NEMATREH - Neural Machine Translation for English to Hindi in Tourism Domain

A Dissertation for the completetion of MSc in Computer Science under the supervision of Dr. Kevin Koidl

Abstract from the Disseration:

Hindi is one of the major languages of the world, which is spoken by over 700 million people around the world. In India, more than 550 million people speak Hindi, whereas the English speakers are limited to around 12%. In this modern digital age, most of the digital content that is produced in India and the rest of the World is predominately in English. This leaves a considerable amount of Indian population to be digitally neglected as there are limited digital content in their native language or the most widely used language Hindi. This results in an immense potential for the English to Hindi neural machine translation by enabling automatic translations for millions of existing digital English articles. The recent development of deep neural networks enabled machine translation to create translations that are close to human generated translations. There is an immense opportunity to explore the English to Hindi Neural Machine Translation and the domain adaptation of neural translation model by generating domain specific translations. In this research, the tourism domain was chosen based on considerable lack of translated content in this domain.

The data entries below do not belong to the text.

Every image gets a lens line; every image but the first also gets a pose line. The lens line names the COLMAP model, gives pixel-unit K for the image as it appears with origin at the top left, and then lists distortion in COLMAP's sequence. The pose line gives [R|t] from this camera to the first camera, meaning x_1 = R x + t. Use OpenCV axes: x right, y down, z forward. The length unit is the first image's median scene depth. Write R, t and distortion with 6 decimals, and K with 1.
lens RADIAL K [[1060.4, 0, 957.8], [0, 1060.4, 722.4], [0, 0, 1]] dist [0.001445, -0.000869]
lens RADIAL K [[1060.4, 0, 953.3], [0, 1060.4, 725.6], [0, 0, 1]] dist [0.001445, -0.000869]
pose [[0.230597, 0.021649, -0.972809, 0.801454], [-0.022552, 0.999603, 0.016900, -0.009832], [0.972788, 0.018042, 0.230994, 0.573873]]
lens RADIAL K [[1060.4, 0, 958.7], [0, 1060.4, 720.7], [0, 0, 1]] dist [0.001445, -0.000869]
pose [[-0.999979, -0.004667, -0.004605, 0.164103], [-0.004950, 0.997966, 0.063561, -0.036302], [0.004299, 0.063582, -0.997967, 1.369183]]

To overcome this shortcoming this work creates a English-Hindi Neural Machine Translation Model which generate above average translations. Furthermore, domain Specific Fine-tuning of the pre-trained model is conducted In order to extend the domain adaptability of the model. All models are tested and evaluated on domain specific data using the BLEU scores. This dissertation report presents the fundamentals of neural machine translation and draws conclusions about their domain specific adaptability.